Empirical Investigation of Trends in NoSQL-based Big-data Solutions in the Last Decade
Published in IEEE: 11th International Conference on Contemporary Computing-IC3 (in-press) as a Poster.
The usage and popularity of NoSQL databases have sharply risen over the past decade due to their ability to handle a huge amount of data by employing scalable architecture, schema-less structure, high availability and better performance than traditional relational database systems (RDBMS). Currently, there exist more than 225 NoSQL databases. In this paper, we aim to study variation in yearly trends of 20 NoSQL databases from the perspective of programmers of widely-used community-based Q&A website Stack Overflow. To reveal the interest of the programmers we have investigated questions-asked and presented an unbiased Normal Interest Score by employing three parameters, first, the number of questions asked, second, mean views on a question and third, the mean score on a question. MongoDB, Cassandra, Redis, and Neo4j emerged as most popular databases in their respective families while Normal Interest Score of all four of them is decreasing 2015 onwards. For the first time in a decade, the number of questions asked related to Cassandra decreased in the year 2017. Additionally, we have also discussed how real-world events like publications, open-sourcing, mention in controversial bills, version-release, acquiring ventures etc affect the interest corresponding to NoSQL databases over Stack Overflow.
Column NoSQL Family
Key-Value NoSQL Family
Document NoSQL Family
Graph NoSQL Family
Normal Interest Score depicts that decade started with a boom in interest around NoSQL-based solutions but 2015 onwards interest seems to gradually decrease.
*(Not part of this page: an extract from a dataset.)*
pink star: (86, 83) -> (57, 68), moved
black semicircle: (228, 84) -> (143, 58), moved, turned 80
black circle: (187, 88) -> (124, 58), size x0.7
We have witnessed that events like acquisitions or transfers (by HP Vertica-2011, by CNCF/Linux Foundation RethinkDB-2016-17), publication of research paper (Vertica-2012), mention in US DoD Authorization Bill (Accumulo-2012), open-sourcing (Aerospike-2012, RethinkDB-2012) and version-release (BaseX-2011) ostensibly contributes to gather interests of programmers corresponding to databases on Stack Overflow.
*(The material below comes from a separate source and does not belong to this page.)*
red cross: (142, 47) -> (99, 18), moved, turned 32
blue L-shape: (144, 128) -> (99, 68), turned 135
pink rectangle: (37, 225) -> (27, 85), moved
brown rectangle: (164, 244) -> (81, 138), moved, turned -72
Interest corresponding to old NoSQL solutions like DBM and BerkeleyDB is stagnant over the decade while MemcacheDB stopped development of stable-releases since 2008 but it still accumulates interests of programmers over Stack Overflow considering, this may be attributed to the fact that in terms of elapsed time, MemcacheDB provides the best write performance.
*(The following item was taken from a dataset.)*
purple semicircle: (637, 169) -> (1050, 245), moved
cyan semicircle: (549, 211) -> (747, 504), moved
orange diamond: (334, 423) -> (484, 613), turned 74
A common attribute is observed in most of the analysis that means views on NoSQL related questions are decreasing with the time that could be explained with an increase in a number of questions corresponding to a constant audience of programmers.
Cassandra, MongoDB, Redis, and Neo4j are most popular databases of their respective families. Additionally, an interesting point to outline is that Normal Interest Score of these four databases is decreasing from the year 2015. There can be multiple underlying reasons for the cause, for example, the evolution of NewSQL, Spark or HDFS-based solutions. Therefore, we aim to extend our work to a comprehensive decade-long empirical analysis of complete data storage solutions.